Mira que pasan personajes por el portal y sus alrededores teológicos… Los que viven en los márgenes se encaminan hacia el centro en la carrera de los pastores; las alturas del espíritu humano se abajan en la ofrenda de los reyes. Cabemos todos y todo —la creación entera— en ese espacio nuevo que se abre entre la gélida negrura de la noche y el tibio jadeo del muladar. Lo canta por bulerías el poeta: «Y pasarán los pastores, / y pasarán los tres reyes, / y gallos quebrando albores / en las carretas de bueyes» (Aquilino Duque).
Y, sin embargo, en los relatos que nos llegan del suceso hay ausencias que resultan clamorosas. Ni un solo niño alrededor del Niño.
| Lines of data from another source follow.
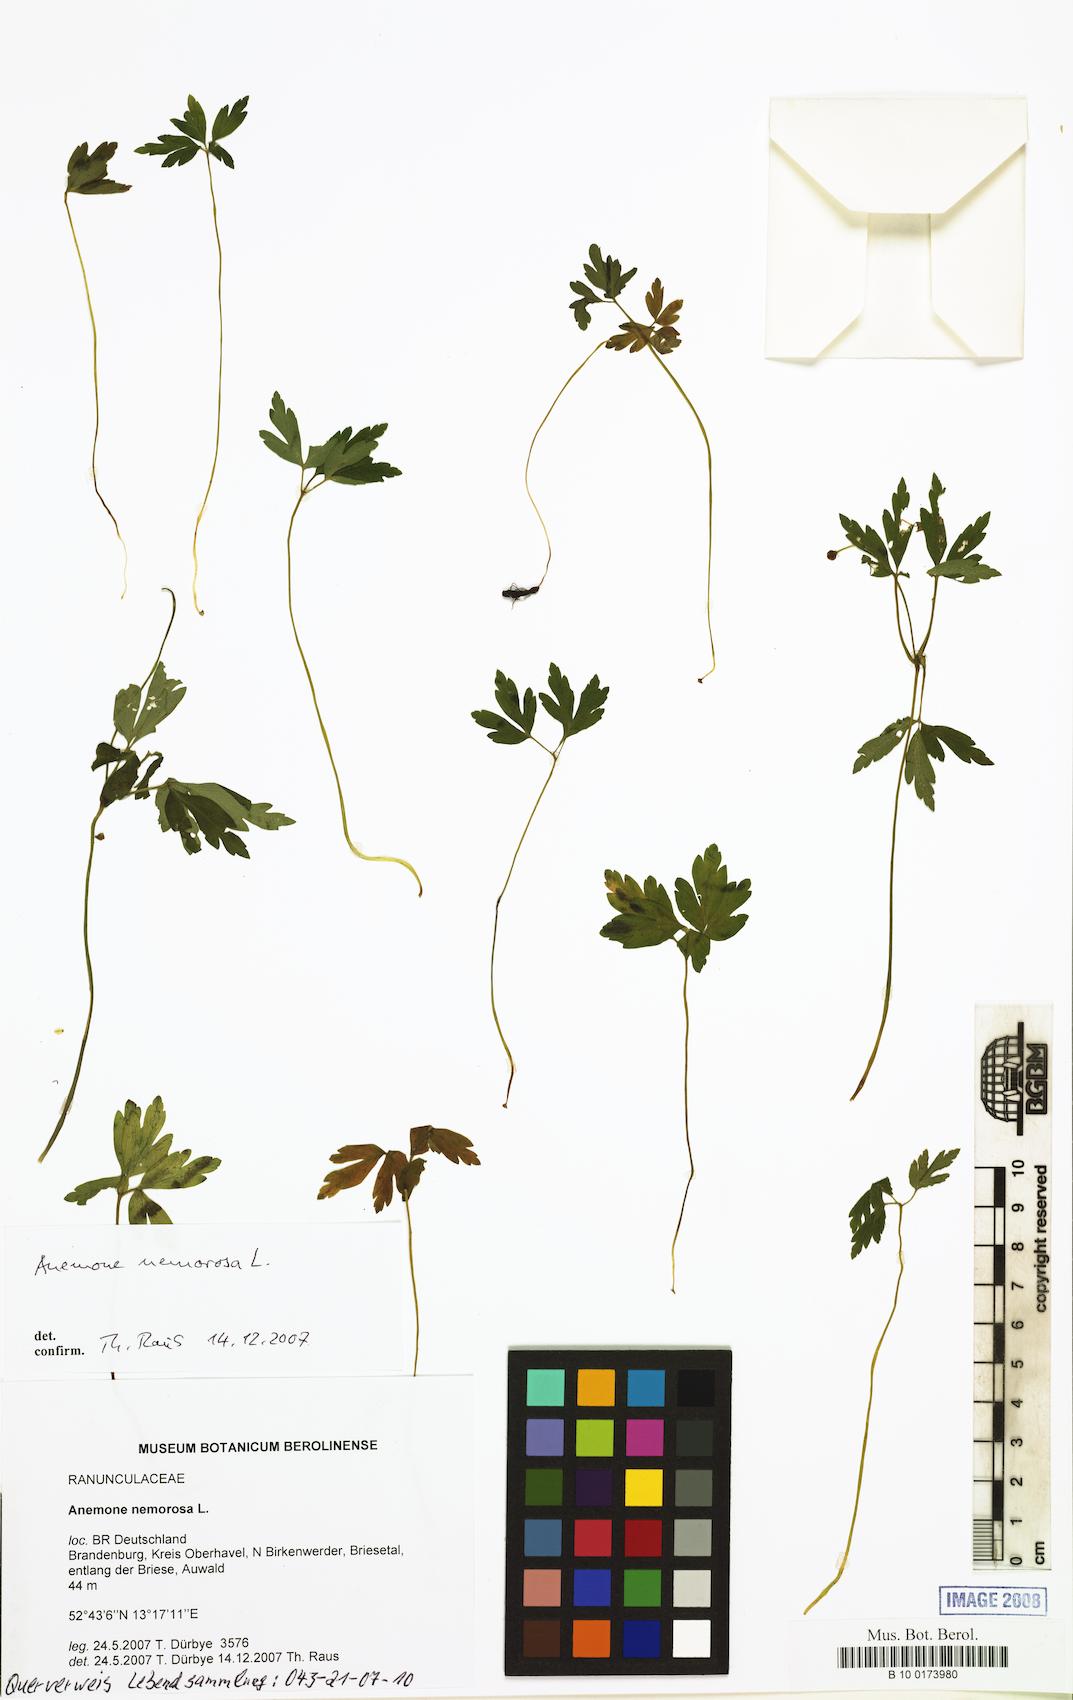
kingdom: Plantae
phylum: Tracheophyta
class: Magnoliopsida
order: Ranunculales
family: Ranunculaceae
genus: Anemone
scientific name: Anemone nemorosa
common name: Wood anemone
Ni rastro de los abuelos del pequeño. ¿Cómo es posible que no jueguen con el crío sus iguales, que no lo arropen de ternura sus ancestros? ¿Quién pudo arrullar mejor la cuna que su abuela? ¿Quién secundar mejor su regocijo que otro inocente cascabelero?
Esta perplejidad no hace sino crecer cuando contrastamos la Navidad de Cristo con la nuestra. Los que allí estaban desaparecidos aquí son casi los únicos presentes. A veces pareciera que esta fiesta fuera hoy solamente cosa de niños que se ilusionan o de abuelos que nos congregan en torno a sí. Como si, faltando los unos o los otros, no quedase apenas nadie en el pesebre.
Quizá sea mejor dejar las cosas como están. La historia es como es, ¿quién osaría reescribirla…? Sabemos, eso sí, que, a los que no estuvieron entonces, Cristo los fue a buscar, bien antes —«¿Quién soy yo para que me visite la madre de mi Señor?», se oyó decir a la vieja Isabel—, bien después —«Dejad que los niños se acerquen a mí», oyeron decir los chiquillos a Jesús—. A los que no estamos ahora —todos esos adultos escépticos y fríos, perezosos y apáticos, suficientes y despistados—, ¿cuándo vendrás a llamarnos? ¿Cuándo nos determinaremos, Señor, a estar contigo, como aquellos adultos de la primera hora, recibiendo a horcajas tu misterio?